We played Tuesday in Brussels at a venue complex Botanique. The facility was built as a royal garden. This was not immediately apparent, as the whole place was concrete and plantless, save for a small hallway there some green plantlike things dangling. There was also a hedge maze and a fountain outside. Very European. Luc, the lighting engineer, told us that the room used to be a greenroom laboratory of sorts, and is in fact the very room in which the endive was “invented.” (Were they not warmed against playing God? These would not be the first peoples smote from existence for their hubristic chicory-smithery.) During the show I relayed this astonishing fact to the impressionables who watched us rocking and rolling, flailing with reckless abandon, and one of their ranks replied, “Neko Case said that on stage last week.” And so I came to realize that in Belgium, Neko Case’s word is alpha and omega on man-made root plants, and I am just a piece of shit.

Omar Rodriguez Lopez, former guitarist and principle songwriter of At The Drive-In, was playing in Botanique’s big room next door. He had a seven- or eight-piece band, who we encountered in the tiny hallways between green rooms. Ian O claims that he complimented Omar on his shoes, boutique Chucks, and Omar was “very friendly, seemed like a nice guy.” I felt bad for Omar & Co. because they took upon themselves the unenviable task of filling the facility with marijuana smoke. The ways in which they channeled those energy was apparent when I caught some of his set. Guitar pyrotechnics.


How ironic that we should play the same venue on each end of our maiden voyage? La Fleche D’Or was kind enough to have us back on their turf after some problem arose, likely from the fact that nobody had bought tickets to the show, with the venue we intended to play. I was too tired to do any of the things I promised myself I would do, like go to the Louvre and see La Joconde in the flesh (ie, in real life). The show itself was curated by a Parisian band called Sheraff. Everyone was very nice and sounded very much like Nirvana.

Be advised: it has been twenty years since Bleach came out, and nearly that long since Slanted and Enchanted. The people who bought first pressings of these records when they came are now married and their wives will soon force them to throw away or sell their favorite records, if they have not already. This means that we have reached the twenty- to twenty-five-year “vintage” cycle wherein things from that long ago will soon reach thrift stores and dollar bins, where the twenty-year old trash that forty-year olds bought the summer before they entered college will pass through thrift stores, into the hands of impressionable sixteen-year-olds, who will buy these treasures and make the next generation of important bands, most of which will be heavily indebted to the guitar rock of that period.

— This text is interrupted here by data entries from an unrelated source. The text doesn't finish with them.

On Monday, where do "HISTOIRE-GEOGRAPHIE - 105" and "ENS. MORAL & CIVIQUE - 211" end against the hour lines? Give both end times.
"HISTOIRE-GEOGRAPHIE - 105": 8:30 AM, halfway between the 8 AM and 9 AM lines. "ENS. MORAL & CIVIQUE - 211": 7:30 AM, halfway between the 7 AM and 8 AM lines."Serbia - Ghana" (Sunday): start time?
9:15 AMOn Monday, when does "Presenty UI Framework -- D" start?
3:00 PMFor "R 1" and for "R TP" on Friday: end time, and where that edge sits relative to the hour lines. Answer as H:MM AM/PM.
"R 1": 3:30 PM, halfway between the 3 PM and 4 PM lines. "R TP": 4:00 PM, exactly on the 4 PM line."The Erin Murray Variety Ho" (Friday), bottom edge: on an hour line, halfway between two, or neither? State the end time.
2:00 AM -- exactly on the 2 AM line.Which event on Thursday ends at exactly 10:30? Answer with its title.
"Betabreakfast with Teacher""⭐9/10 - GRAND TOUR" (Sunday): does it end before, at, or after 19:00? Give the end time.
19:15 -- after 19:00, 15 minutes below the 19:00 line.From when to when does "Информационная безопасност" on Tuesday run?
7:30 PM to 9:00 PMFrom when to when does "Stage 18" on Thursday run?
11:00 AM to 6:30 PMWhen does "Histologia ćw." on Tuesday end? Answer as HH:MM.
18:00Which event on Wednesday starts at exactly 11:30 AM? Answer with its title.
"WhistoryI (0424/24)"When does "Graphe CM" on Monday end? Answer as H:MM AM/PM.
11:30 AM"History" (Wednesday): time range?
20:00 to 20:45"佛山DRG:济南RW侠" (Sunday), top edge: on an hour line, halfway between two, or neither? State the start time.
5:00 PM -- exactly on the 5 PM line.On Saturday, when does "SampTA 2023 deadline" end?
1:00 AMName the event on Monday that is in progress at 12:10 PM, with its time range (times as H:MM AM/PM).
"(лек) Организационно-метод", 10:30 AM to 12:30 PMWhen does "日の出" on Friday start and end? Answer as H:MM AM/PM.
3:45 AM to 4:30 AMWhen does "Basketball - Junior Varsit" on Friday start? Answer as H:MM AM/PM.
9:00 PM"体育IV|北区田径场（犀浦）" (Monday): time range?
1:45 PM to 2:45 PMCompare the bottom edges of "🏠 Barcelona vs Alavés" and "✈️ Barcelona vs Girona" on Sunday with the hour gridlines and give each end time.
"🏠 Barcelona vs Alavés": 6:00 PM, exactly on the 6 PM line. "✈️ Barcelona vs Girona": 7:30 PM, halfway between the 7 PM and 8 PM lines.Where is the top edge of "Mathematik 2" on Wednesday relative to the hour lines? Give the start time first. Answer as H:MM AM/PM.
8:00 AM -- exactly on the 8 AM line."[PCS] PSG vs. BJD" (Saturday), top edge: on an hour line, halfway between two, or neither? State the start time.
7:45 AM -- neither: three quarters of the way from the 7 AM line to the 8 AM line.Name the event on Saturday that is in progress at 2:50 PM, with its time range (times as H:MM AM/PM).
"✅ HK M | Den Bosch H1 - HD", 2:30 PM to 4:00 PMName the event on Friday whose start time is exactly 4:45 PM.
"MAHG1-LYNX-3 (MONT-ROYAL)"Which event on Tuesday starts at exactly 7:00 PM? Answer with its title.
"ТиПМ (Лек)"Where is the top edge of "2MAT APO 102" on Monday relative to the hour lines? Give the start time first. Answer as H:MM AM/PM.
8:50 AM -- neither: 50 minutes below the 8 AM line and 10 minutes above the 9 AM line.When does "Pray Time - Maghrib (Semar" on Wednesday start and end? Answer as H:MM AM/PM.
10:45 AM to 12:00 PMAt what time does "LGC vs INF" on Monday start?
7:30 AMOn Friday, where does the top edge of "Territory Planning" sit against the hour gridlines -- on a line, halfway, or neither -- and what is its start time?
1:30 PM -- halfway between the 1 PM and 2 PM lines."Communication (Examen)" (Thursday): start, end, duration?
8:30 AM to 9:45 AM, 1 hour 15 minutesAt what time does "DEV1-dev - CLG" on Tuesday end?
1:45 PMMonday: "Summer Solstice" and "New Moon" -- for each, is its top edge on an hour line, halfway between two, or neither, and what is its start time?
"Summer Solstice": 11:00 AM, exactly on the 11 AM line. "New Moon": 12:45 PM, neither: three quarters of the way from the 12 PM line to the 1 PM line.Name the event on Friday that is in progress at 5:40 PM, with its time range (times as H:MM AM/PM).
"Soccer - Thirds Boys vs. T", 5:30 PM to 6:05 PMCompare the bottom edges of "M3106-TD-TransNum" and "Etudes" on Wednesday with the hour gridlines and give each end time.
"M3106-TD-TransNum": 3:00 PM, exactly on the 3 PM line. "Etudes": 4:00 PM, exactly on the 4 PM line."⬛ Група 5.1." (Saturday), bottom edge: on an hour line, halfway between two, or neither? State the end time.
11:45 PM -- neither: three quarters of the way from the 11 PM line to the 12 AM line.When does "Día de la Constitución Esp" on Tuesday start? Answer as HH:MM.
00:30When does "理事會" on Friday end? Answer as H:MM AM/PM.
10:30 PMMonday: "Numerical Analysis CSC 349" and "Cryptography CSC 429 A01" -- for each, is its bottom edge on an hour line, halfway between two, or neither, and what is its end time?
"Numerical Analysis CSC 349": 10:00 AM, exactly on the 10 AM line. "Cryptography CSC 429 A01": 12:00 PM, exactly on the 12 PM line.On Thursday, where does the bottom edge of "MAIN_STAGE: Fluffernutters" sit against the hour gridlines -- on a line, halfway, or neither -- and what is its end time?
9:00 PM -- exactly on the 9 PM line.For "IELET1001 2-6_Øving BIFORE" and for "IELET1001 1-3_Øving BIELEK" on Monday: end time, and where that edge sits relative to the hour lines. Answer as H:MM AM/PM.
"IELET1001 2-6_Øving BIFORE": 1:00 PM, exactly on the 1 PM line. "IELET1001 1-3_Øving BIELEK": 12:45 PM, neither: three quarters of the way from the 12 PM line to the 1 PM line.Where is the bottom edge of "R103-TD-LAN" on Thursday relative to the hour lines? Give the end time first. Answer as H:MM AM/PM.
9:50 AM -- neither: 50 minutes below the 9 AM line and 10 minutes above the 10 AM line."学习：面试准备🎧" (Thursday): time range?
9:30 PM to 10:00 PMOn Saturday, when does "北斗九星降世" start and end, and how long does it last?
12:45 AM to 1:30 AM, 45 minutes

And then, to them, your mid-eighties influenced electro-pop band will sound “like the Killers or something.”

All of the bands were quite good. Jack Graetzer brought the pain and we got to the Chunnel without incident for the last time. I woke up to deal with customs. We will be questioned each time we enter the country from now until eternity because of November’s customs mishap. Then full speed ahead to London, for a flight to Newark, home, and the next day to New York, for a show with the Wrens. Everything that happened there was normal and decidedly not-exotic, so I will not write about it. It was good. You have better things to read about. We are two days from SXSW.


em g said...

beautiful heartfelt prose here.. if you wrote a book i'd buy it!

i don't appreciate the insinuation that "wives" alone would make someone throw out awesome original pressings! I, a female, have spent my fair share of time crawling through the dusty bins of vinyl too!
Being a poor judge of musical value is not limited to the ladies alone... I'll have it be known that I rescued my Dad's original Motown LPs that my Mom was putting in the garage sale... oh wait... shit...

CapeCodStar.com said...


Who is writing the writer behind this blog? All of you? One of you?

Whoever it is, should write novels. Let me know when the first one comes out.